Materials and methods

Study design

This study randomly selected a total of 795 healthy individuals from eight ethnic groups in nine provinces in China, including 105 Tibetan individuals, 100 Ewenki individuals, 49 Hainan Han individuals, 100 Hui individuals, 99 Li individuals, 100 Mongolian individuals, 89 Miao individuals, 106 Uighur individuals, and 47 Shaanxi-Han individuals. The basic situation of each population was shown in Table 1. The climate data (sunshine hours and annual average temperature) are quoted from China’s surface climate data in 2019. The information of altitude, longitude, latitude, and air pressure was collected through online query. Individuals who have a history of skin pigmentation-related diseases (albinism or melanoma), history of serious illness, mental illness, pregnancy were excluded from the study.

DNA extraction

The peripheral venous blood sample (5 mL) from each subjects were taken from fasting in the morning using the Ethylene diamine tetraacetic acid (EDTA) tube, and stored at − 20 °C refrigerator for further experiment. The GoldMag-Mini Whole Blood Genomic DNA Purification Kit (GoldMag. Co. Ltd., Xi’an, China) was used to extract genomic DNA, including blood lysis, adding GoldMag® gold magnetic particles to bind DNA, magnetic separation, washing, elution, magnetic separation to obtain DNA. In order to determine the concentration and purity of the extracted DNA, we use a spectrophotometer (Nanodrop 2000, Thermo Fisher Scientific, Waltham, MA, USA). If the ratio of OD260/OD280 ratios is about 1.8, the extracted DNA is qualified.

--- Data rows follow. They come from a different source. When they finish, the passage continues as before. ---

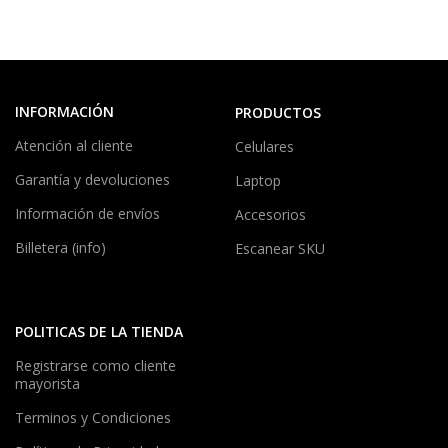
INFORMACIÓN
PRODUCTOS
Atención al cliente
Celulares
Garantía y devoluciones
Laptop
Información de envíos
Accesorios
Billetera (info)
Escanear SKU
POLITICAS DE LA TIENDA
Registrarse como cliente
mayorista
Terminos y Condiciones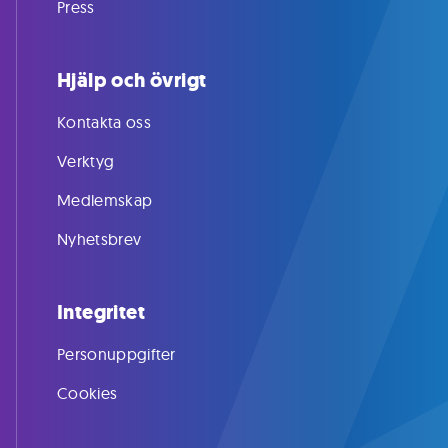
Press
Hjälp och övrigt
Kontakta oss
Verktyg
Medlemskap
Nyhetsbrev
Integritet
Personuppgifter
Cookies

SNP selection and genotyping

We randomly selected the six SNPs (rs11568737, rs28777 and rs183671 in the SLC45A2 gene and rs1042602, rs1393350 and rs1126809 in the TYR gene) based on previously published genes related to pigmentation [18, 21, 28, 36,37,38,39,40]. The online software Agena Bioscience Assay Design Suite Version 2.0 (https://agenacx.com/online-tools/) was used to design the primers sequence (Table 2). The Agena MassARRAY platform (Agena Bioscience, San Diego, CA, USA) was used to genotype the six SNPs from 795 samples, according to the manufacturer’s instructions, including DNA sample preparation; polymerase chain reaction (PCR) amplification (95 °C pre-denaturation 2 min; 45 cycles (95 °C denaturation 30s, 56 °C annealing 30s, 72 °C extension 60s); 72 °C extension 5 min; 4 °C storage); shrimp alkaline phosphatase purification; Unique base extension primer (UEP) reaction; resin purification; spotting and mass spectrometry. Genotyping results data management and analysis using the Agena Bioscience TYPER software (version 4.0).

Statistical analysis

We used the Microsoft Excel (Microsoft Corp., Redmond, WA, USA) and Statistical Package for the Social Sciences (SPSS) version 25 (SPSS, Chicago, IL) to perform statistical analysis. The Chi-square test was used to evaluate whether each SNP was consistent with Hardy-Weinberg Equilibrium (HWE), and compare whether there are significant differences in the frequency distribution of genotypes among different ethnic groups. The relationship between SNP genetic diversity and environmental variables was analyzed using Spearman correlation analysis. All statistical analyses were two sided and the P < 0.05 was considered as statistically significant.